● Your tasks
A - From the retirement plan glossary, copy word for word the part that opens with the words containing "New Comparability Formula" and closes with "Act of 1987.".
B - Pick up the retirement plan glossary where it stops and keep writing it.

● Page text
=-=-=-=-=

Internal Revenue Code
All federal tax laws. The Internal Revenue Code is found as Title 26 of the United States Code, a collection of all federal laws.

IRS
This is an agency of the Treasury Department, headed by the Commissioner of Internal Revenue, charged with enforcing the tax laws. Included in IRS functions are issuances of interpretations of the tax law, auditing of tax returns, and making criminal investigations.

J

JCWAA ’02
Job Creation and Worker Assistance Act of 2002.

K

Key Employee
A participant who, at any time during the plan year is (1) an officer whoearns more than $130,000 as indexed, (2) a more-than-5 percent owner of the employer, or (3) a more-than-1 percent owner earning more than $150,000.

M

Multiple Employer Plan
A single plan maintained by more than one unrelated employer.

N

New Comparability Formula
Also known as Class Allocated. New Comparability is a retirement plan design that allows business owners to allocate a more significant share of the tax qualified contributions to the accounts of select employees (such as owners or key employees) as compared to the other eligible employees.

NHCE
Employees who are not highly compensated. Generally, they are employees who earned less than $110,000 in 2011 (indexed for inflation). See highly compensated employees.

Non-Highly Compensated Employee
Employees who are not highly compensated. Generally, they are employees who earned less than $110,000 in 2011 (indexed for inflation). See highly compensated employees.

O

OBRA ’86
The Omnibus Budget Reconciliation Act of 1987 contained provisions affecting the minimum funding standards in the section of the Act also known as the Pension Protection Act of 1987.

P

PBGC
Pension Benefit Guaranty Corporation - A nonprofit corporation, functioning under the jurisdiction of the Department of Labor, that is responsible for insuring benefits to participants of certain defined benefit plans. PBGC was created by the Employee Retirement Income Security Act of 1974 to encourage the continuation and maintenance of  private-sector defined benefit pension plans, provide timely and uninterrupted payment of pension benefits, and keep pension insurance premiums at a minimum.

Permitted Disparity
Method of computing and allocating non elective contributions under an employer sponsored plan, where the allocation method results in participants, with compensation above the integration level receiving a higher percentage of contribution .

Plan Administrator
The person an employer chooses to manage the organization's retirement savings plan, usually within the company.

Plan Sponsor
An employer who offers the plan to employees. The sponsor is responsible for choosing the plan, the plan provider and the plan administrator, and for deciding which investments will be offered through the plan.

=-=-=-=-=

● Dataset excerpts
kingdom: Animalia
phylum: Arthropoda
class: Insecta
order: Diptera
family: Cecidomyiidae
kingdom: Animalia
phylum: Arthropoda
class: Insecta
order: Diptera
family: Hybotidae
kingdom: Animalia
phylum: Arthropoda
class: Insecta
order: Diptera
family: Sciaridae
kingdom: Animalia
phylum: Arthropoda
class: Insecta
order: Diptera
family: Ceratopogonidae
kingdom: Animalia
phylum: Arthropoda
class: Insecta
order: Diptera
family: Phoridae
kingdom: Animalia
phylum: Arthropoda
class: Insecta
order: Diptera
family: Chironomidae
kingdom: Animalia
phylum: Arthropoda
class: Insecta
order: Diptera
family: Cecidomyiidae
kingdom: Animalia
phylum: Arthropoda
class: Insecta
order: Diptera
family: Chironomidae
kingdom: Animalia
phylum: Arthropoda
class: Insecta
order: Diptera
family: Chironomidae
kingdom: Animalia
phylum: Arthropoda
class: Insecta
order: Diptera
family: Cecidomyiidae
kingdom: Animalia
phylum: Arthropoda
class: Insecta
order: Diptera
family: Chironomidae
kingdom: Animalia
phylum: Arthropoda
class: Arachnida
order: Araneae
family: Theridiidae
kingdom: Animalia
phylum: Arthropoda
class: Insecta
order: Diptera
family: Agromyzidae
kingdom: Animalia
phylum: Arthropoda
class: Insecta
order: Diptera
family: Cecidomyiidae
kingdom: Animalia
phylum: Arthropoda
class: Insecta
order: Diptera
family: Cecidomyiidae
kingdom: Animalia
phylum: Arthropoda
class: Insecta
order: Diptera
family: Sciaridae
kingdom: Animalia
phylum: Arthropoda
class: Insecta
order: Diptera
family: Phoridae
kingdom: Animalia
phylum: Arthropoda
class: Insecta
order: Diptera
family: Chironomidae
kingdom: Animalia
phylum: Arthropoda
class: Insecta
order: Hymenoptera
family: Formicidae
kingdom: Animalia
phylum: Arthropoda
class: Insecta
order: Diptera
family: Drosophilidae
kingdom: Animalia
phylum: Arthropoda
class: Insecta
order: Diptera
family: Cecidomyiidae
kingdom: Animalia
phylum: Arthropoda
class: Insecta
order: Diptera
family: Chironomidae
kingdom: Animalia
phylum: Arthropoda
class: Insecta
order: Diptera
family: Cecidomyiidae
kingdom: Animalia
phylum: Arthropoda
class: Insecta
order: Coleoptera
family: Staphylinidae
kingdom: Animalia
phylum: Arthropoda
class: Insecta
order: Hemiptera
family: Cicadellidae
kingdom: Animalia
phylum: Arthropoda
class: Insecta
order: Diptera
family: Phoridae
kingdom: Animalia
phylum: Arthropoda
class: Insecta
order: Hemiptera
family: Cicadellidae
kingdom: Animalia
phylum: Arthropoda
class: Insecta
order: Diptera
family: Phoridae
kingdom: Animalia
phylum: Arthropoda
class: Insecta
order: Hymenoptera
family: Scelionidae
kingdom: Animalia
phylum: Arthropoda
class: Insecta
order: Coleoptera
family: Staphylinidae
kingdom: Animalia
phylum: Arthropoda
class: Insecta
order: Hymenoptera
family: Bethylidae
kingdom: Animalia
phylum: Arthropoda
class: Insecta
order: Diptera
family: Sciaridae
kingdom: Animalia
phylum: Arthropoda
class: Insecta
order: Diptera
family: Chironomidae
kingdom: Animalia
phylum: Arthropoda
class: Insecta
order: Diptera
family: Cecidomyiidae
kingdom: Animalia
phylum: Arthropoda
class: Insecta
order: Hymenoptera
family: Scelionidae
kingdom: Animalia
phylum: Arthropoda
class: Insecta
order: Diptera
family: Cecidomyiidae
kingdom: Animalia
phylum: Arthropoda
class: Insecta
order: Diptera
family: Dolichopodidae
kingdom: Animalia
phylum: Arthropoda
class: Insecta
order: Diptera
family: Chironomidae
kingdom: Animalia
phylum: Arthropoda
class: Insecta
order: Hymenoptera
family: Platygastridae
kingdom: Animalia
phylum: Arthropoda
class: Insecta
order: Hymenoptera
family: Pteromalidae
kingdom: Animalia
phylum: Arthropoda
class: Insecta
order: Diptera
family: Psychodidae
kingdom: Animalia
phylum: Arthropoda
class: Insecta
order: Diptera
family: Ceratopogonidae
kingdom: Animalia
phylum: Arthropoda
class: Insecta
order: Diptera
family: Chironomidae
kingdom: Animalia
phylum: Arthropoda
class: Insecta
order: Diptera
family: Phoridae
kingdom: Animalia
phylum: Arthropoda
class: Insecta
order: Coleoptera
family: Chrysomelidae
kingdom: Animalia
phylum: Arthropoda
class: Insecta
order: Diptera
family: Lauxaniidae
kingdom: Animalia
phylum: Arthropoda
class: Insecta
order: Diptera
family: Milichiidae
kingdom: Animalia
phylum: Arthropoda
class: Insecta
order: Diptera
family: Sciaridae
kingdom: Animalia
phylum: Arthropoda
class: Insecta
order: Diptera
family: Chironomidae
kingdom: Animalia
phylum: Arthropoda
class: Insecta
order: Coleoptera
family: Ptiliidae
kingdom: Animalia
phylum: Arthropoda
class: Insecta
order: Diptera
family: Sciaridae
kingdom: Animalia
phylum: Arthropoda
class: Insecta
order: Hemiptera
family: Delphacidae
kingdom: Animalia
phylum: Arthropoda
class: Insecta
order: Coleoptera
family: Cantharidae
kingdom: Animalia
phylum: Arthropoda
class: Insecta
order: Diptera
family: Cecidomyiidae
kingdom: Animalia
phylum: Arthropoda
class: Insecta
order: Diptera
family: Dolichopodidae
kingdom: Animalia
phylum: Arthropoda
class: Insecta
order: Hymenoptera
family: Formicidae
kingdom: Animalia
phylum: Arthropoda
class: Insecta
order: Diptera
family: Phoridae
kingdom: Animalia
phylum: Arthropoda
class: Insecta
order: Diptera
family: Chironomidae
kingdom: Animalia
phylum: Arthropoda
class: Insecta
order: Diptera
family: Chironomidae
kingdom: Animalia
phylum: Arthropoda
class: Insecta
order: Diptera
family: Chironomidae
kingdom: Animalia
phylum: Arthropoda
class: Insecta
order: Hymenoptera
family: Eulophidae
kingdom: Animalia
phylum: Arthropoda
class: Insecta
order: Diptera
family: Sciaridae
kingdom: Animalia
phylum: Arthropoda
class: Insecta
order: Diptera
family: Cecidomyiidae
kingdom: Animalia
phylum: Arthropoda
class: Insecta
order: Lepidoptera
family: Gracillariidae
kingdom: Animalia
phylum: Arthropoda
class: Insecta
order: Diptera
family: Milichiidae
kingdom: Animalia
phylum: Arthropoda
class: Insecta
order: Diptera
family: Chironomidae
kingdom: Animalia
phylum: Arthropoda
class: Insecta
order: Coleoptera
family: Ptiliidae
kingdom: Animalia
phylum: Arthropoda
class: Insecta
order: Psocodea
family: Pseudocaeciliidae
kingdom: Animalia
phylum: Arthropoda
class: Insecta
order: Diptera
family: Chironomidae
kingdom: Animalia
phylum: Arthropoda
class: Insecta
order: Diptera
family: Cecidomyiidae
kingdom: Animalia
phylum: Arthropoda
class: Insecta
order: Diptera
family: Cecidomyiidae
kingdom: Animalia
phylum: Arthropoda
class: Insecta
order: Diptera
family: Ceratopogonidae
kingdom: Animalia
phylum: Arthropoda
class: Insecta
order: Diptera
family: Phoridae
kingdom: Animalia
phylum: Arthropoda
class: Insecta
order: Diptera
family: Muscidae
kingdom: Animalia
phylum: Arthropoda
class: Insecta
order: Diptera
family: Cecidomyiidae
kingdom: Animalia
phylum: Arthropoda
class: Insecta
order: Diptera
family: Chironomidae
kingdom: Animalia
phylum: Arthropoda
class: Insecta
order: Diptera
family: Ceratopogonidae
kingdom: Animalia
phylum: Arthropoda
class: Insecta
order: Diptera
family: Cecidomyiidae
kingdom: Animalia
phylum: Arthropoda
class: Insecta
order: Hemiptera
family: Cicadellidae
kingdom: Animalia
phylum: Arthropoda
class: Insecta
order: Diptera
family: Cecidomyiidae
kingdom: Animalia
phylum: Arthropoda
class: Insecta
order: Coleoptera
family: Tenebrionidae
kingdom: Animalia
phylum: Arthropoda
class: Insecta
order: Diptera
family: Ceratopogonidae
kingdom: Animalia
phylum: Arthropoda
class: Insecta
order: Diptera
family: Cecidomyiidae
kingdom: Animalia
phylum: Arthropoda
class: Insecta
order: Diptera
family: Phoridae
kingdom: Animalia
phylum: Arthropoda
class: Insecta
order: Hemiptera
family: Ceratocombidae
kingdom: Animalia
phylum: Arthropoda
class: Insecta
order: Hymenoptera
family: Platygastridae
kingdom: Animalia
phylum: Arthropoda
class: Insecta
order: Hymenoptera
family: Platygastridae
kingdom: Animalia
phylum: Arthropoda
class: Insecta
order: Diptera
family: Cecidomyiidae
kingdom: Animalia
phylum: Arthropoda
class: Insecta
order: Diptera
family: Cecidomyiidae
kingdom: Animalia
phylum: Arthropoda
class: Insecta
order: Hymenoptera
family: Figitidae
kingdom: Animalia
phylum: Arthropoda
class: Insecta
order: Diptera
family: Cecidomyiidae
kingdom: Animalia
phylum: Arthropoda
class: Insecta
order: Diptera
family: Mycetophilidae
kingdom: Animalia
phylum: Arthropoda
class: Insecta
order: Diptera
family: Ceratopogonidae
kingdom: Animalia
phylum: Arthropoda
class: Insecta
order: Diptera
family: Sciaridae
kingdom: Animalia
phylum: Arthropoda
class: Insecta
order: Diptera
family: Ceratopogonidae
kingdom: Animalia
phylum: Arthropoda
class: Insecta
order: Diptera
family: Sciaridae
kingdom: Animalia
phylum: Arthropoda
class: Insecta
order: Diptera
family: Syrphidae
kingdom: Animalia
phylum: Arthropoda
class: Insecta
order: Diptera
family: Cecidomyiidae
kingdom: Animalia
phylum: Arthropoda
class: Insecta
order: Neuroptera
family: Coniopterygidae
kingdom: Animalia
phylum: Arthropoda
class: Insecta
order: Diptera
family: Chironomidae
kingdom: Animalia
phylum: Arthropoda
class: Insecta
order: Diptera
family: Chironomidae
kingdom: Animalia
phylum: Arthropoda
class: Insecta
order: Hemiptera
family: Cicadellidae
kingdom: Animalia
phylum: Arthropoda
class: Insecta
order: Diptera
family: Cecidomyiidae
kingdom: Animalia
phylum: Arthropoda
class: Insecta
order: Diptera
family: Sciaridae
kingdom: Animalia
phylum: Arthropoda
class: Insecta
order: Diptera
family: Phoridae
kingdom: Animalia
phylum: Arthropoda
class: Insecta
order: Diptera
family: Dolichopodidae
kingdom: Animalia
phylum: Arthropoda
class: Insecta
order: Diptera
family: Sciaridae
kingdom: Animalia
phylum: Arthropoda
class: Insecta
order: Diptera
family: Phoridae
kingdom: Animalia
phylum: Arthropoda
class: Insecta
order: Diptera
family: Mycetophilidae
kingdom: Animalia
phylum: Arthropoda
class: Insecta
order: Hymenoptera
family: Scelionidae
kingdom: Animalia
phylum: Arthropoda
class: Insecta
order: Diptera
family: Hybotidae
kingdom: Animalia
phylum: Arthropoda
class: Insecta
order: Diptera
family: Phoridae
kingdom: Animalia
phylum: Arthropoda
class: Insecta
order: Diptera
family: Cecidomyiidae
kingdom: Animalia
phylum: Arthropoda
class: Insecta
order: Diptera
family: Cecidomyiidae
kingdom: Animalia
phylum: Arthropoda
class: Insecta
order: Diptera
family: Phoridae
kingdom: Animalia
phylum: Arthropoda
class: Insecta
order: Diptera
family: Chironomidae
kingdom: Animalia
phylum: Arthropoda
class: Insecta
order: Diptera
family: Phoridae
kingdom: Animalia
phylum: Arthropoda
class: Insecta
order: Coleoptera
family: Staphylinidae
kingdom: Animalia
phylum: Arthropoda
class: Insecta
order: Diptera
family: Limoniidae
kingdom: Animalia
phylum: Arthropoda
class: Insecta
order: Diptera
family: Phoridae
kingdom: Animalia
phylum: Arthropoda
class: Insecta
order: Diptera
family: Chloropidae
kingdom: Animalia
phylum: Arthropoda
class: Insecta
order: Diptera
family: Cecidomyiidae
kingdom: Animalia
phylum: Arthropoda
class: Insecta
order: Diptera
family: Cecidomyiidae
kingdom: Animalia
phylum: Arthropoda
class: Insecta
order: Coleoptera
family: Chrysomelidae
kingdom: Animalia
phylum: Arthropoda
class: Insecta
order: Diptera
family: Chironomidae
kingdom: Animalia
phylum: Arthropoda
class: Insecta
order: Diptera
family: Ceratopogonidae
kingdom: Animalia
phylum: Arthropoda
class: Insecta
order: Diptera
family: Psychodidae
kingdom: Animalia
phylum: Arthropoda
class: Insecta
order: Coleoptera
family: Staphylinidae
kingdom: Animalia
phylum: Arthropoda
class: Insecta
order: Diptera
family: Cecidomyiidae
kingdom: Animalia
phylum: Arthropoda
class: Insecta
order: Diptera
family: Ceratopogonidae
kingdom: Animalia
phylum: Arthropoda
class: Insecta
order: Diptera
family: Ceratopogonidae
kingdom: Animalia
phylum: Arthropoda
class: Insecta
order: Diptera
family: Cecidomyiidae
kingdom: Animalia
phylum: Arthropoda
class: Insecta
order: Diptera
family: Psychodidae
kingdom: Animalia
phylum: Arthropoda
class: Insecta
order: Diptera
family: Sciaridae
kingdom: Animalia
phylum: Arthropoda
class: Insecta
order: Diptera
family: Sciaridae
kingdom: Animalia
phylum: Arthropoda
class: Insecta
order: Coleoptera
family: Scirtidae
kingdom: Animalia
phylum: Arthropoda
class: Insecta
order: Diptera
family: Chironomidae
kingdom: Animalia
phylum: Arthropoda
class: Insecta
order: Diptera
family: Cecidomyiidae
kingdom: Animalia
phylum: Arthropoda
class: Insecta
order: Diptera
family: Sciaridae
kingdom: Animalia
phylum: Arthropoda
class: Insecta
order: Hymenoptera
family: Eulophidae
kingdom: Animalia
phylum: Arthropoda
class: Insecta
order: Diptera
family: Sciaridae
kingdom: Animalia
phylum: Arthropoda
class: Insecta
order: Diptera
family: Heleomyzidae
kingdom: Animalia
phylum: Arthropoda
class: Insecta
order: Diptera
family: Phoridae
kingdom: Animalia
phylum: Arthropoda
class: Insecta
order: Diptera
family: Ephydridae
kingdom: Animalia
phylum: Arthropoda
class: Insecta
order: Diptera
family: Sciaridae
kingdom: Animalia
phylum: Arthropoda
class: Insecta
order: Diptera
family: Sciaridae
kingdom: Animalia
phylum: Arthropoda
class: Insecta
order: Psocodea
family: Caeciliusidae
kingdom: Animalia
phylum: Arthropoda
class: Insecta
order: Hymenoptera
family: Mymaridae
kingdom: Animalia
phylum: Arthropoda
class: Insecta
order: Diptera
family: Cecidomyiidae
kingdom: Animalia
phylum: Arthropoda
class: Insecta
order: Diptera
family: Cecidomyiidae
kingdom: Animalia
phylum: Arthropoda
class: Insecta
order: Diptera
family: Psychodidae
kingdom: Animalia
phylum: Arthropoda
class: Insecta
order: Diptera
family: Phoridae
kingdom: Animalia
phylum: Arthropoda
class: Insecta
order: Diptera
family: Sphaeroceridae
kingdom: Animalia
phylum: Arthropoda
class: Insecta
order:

=-=-=-=-=

● Answers per task
A -
New Comparability Formula
Also known as Class Allocated. New Comparability is a retirement plan design that allows business owners to allocate a more significant share of the tax qualified contributions to the accounts of select employees (such as owners or key employees) as compared to the other eligible employees.

NHCE
Employees who are not highly compensated. Generally, they are employees who earned less than $110,000 in 2011 (indexed for inflation). See highly compensated employees.

Non-Highly Compensated Employee
Employees who are not highly compensated. Generally, they are employees who earned less than $110,000 in 2011 (indexed for inflation). See highly compensated employees.

O

OBRA ’86
The Omnibus Budget Reconciliation Act of 1987 contained provisions affecting the minimum funding standards in the section of the Act also known as the Pension Protection Act of 1987.

B -
PPA 2006
The Pension Protection Act. Legislation signed into law on August 17 2006, for which the primary goal was to protect and enhance the retirement savings and pension provisions.

Q

QACA
A Qualified Automatic Contribution Arrangement is an automatic contribution arrangement must provide a specified schedule of automatic contributions, an employer contribution, and notices to participants describing the plan provisions. The QACA satisfies the Safe Harbor rules and is deemed to pass most non-discrimination tests.

QKA
The Qualified 401(k) Administrator credential was created by ASPPA for retirement plan professionals who work primarily with 401(k) plans.

QMAC
Qualified Matching Contributions are matching contributions that are 100% vested at all times and that are subject to the same distribution restrictions as elective contributions.

QNEC
Qualified Non elective Contributions are a non-elective contributions that are 100% vested at all times and that are subject to the same restrictions of distribution as elective contribution.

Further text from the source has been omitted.